::: Text passage

Gaza. Didn't he state that he was going to use a leveling compound first?
Ummm.... No.....OK.... Yes. Leveling compound first... 
Sorry.

----------


## bcaso

Thanks,  The high spots don't really pose the problem as it is pretty easy to sribe the high spots and plane the bottom of the batton.  It is the low spots that is the issue.  I like many of the suggestions and will look into plastic glazing packers and yes, it is painful and I have not really started yet. 
Thanks Gazza, I might take up that offer. 
The reason I do not want ply down is the stummped part of the house has a hollow sound that I like and I did not want to walk down the hall then hit the dead hard feel.  I am sure people with stumped homes would agree with me, it just feels better.  Otherwise I would have concreted -19mm and glued the floor ( I do like  secret nail) however I am going 180mm-140mm so I need to top nail. 
So I take it by no ones responce, the sand/cement mix was not a good way to go! 
2 Q's:   What is CFC's and Spitz 
What pins to hold the battens to the slab are better,  The ones that split when you slam it in or the tight  fit pin with the tappered end? 
Which is better?

----------


## marz1

i suggest you also use a string line in a few directions to help show you where the low spots are instead of the laser, its a true indication if you dought the lasers accuracy. 
You can use plastic packers they come in a big range of thicknesses from a building supplies or steel suppliers store.  1mm to 10mm thickness.

::::::
::: Data records

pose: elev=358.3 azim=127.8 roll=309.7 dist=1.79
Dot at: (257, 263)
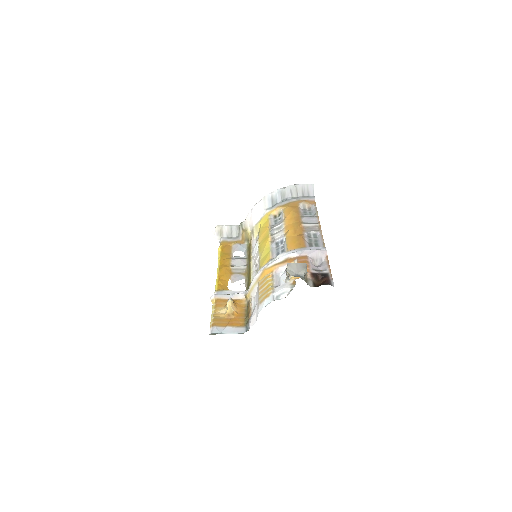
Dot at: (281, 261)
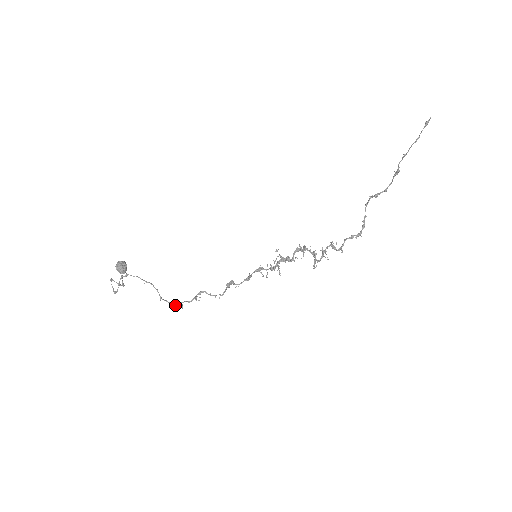
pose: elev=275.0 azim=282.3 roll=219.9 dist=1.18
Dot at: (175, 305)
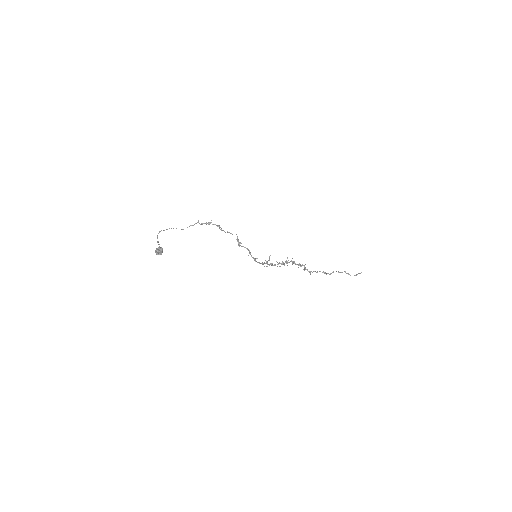
Dot at: (206, 223)
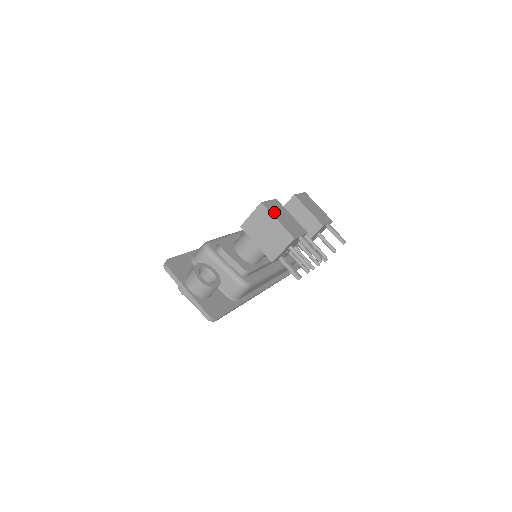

::::::

• **Exercise set**
(a) From the forum thread about floor battens, extract the passage between "Thanks Gazza, I" and "good way to go!", inclusive.
(b) Answer these questions using the forum thread about floor battens:
(i) According to bcaso, which spots are the real issue?
(ii) Why does bcaso not want ply down?
(iii) According to marz1, what range of thicknesses do plastic packers come in?

• **Task-by-task answers**
(a)
Thanks Gazza, I might take up that offer. 
The reason I do not want ply down is the stummped part of the house has a hollow sound that I like and I did not want to walk down the hall then hit the dead hard feel.  I am sure people with stumped homes would agree with me, it just feels better.  Otherwise I would have concreted -19mm and glued the floor ( I do like  secret nail) however I am going 180mm-140mm so I need to top nail. 
So I take it by no ones responce, the sand/cement mix was not a good way to go!

(b)
(i) The low spots.
(ii) The stumped part of the house has a hollow sound bcaso likes, and bcaso did not want to walk down the hall and then hit the dead hard feel.
(iii) From 1mm to 10mm.